The Cash-Strapped San Francisco Art Institute May Sell a Beloved Diego Rivera Mural to George Lucas to Shore Up Its Finances

The possible sale of the work, which was done in 1931, is getting public blowback.

Diego RIvera's mural at the San Francisco Art Institute. Courtesy of the San Francisco Art Institute.

The San Francisco Art Institute, which has faced financial hardships in recent years and whose future has long been in question, may soon sell off one of its greatest treasures.

A December 23 letter to staff and faculty from vice president and dean of academic affairs Jennifer Rissler indicated that “all options to save SFAI” are in play, and that the school’s board had voted to explore “pathways and offers for endowing or selling” a site-specific 1931 mural by Diego Rivera that has been appraised at $50 million.

Some present at a December 17 meeting of the school’s board (but unwilling to go on record) say that president Pam Rorke Levy indicated that the potential buyer is filmmaker George Lucas, whose Lucas Museum of Narrative Art is under construction in Los Angeles.

A statement from SEIU, the union that represents adjunct faculty, says that Levy shut down an attempt at the board meeting to hear from those who opposed the sale, and told those present that the school had lined up a buyer who wanted the mural for “his museum” in Los Angeles.

“SFAI cannot comment further but to say a number of conversations have been taking place with several institutions about the possibility to endow or acquire the mural to ensure the future of the school and uphold our mission,” Levy, who denied the SEIU’s allegations, said in a statement issued to Artnet News.

Board member Doug Hall, meanwhile, says there is “no immediate plan” to sell the mural.

“We do not comment on speculation about acquisitions,” a Lucas museum representative told Artnet News in an email.

But the possibility of the work being sold is already getting public blowback.

“It would be a crime against art and the city’s heritage,” Aaron Peskin, a local official, told the San Francisco-based publication Mission Local. “Educational institutions should teach art, not sell it.”

If the city’s historic preservation ordinance doesn’t apply to the mural, he said, he would “initiate a landmark designation of the murals themselves.”

The nation’s first art academy west of the Mississippi, which boasts graduates such as Catherine Opie and Kehinde Wiley, and where giants like Ansel Adams once taught, has suffered numerous financial crunches over its long history.

But as Bay Area real estate prices and cost of living have skyrocketed, the financial situation at the school, which offers only fine-art degrees and no (generally more lucrative) design and architecture programs, has become especially precarious.

San Francisco Art Institute. Courtesy of Getty Images.

The school, whose endowment stood at just $10 million as of June, charges tuition of about $46,000 for undergraduates and about $48,000 for graduate students. In the past, the student body has numbered as many as 700. Recently those numbers had fallen by more than half.

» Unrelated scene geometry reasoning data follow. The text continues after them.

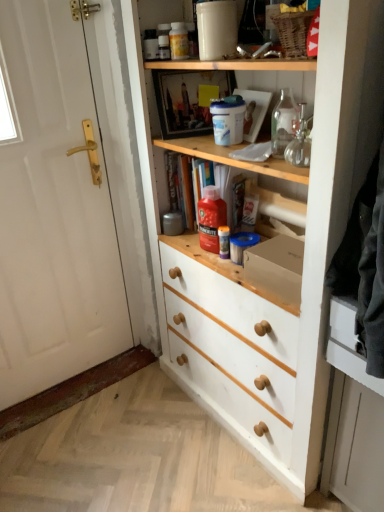
This screenshot has height=512, width=384. What do you see at coordinates (53, 211) in the screenshot? I see `white matte door at left` at bounding box center [53, 211].

Looking at this image, what is the approximate height of white matte drawer at lower right?

It is 22.89 centimeters.

This screenshot has height=512, width=384. In order to click on translucent plastic bottle at upper center, which is the 1th bottle from left to right in this screenshot , I will do `click(178, 41)`.

You are a GUI agent. You are given a task and a screenshot of the screen. Output one action in this format:
    pyautogui.click(x=<x>, y=<y>)
    Task: Click on the white matte door at left
    
    Given the screenshot: What is the action you would take?
    pyautogui.click(x=53, y=211)

Considering the sizes of objects transparent glass bottle at upper right and translucent plastic bottle at upper center, marked as the 1th bottle in a top-to-bottom arrangement, in the image provided, who is thinner, transparent glass bottle at upper right or translucent plastic bottle at upper center, marked as the 1th bottle in a top-to-bottom arrangement,?

Thinner between the two is transparent glass bottle at upper right.

Considering the relative sizes of transparent glass bottle at upper right and translucent plastic bottle at upper center, which is the 1th bottle from left to right, in the image provided, is transparent glass bottle at upper right taller than translucent plastic bottle at upper center, which is the 1th bottle from left to right,?

Correct, transparent glass bottle at upper right is much taller as translucent plastic bottle at upper center, which is the 1th bottle from left to right.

SFAI’s death knell may have been sounded when the board took out a $16 million loan to renovate rented space on the city’s piers to greatly expand its studio facilities. Immediately after the school closed last year due to the public health situation, the board made the dramatic announcement that it saw “no clear path” forward and that it was “unclear when instruction would resume.”

It instructed students to transfer to other schools and laid off almost all its adjunct faculty.

The plot thickened in April, when SEIU filed a complaint with the California Attorney General alleging potential self-dealing by the board. In the filing, it alleged that the board promised to abandon the studio expansion if it couldn’t raise the money for it, but then took the loan anyway, putting up its property as collateral. (A representative for the school said it has not been provided the filing, and therefore the administration is unable to respond to the claims.)

When the school’s creditors moved to foreclose and put the campus up for sale, the UC Regents stepped in and bought the $19.7 million debt, taking temporary ownership and becoming the school’s landlord at 800 Chestnut Street in the touristy Russian Hill neighborhood. The school has six years to pay off the debt.

If SFAI is not successful in its fundraising efforts and does not arrange to sell the mural or endow it by the time its lease agreement expires in fall 2026, the campus—and, crucially, the mural—will revert to UC ownership, according to a spokesperson for the university. The UC Board of Regents will then decide which action, if any, to take next, she said.

Painted in May 1931, The Making of a Fresco Showing the Building of a City shows Diego Rivera and his assistants perched on trompe-l’oeil scaffolding as they paint the mural itself.

“Rivera was creating murals that relate not only to local history and industry, but also to the specific purposes of the building they were destined for, so, not surprisingly for an art school, this mural was about the making of art,” James Oles, the curator of “Diego Rivera’s America,” which will open in 2022 at the San Francisco Museum of Modern Art, told Artnet News.

“Rivera’s murals in Mexico had created a strong sense of national identity in civic terms, and now, intellectuals and architects wanted him to create a vision for the city of San Francisco,” Oles said.

“The Art Institute mural is about the city and its exciting growth. Around the artist and his assistants are engineers and architects who represent the power of San Francisco to build, even during the Depression.”

The Los Angeles City Council approved Lucas’s museum in 2017.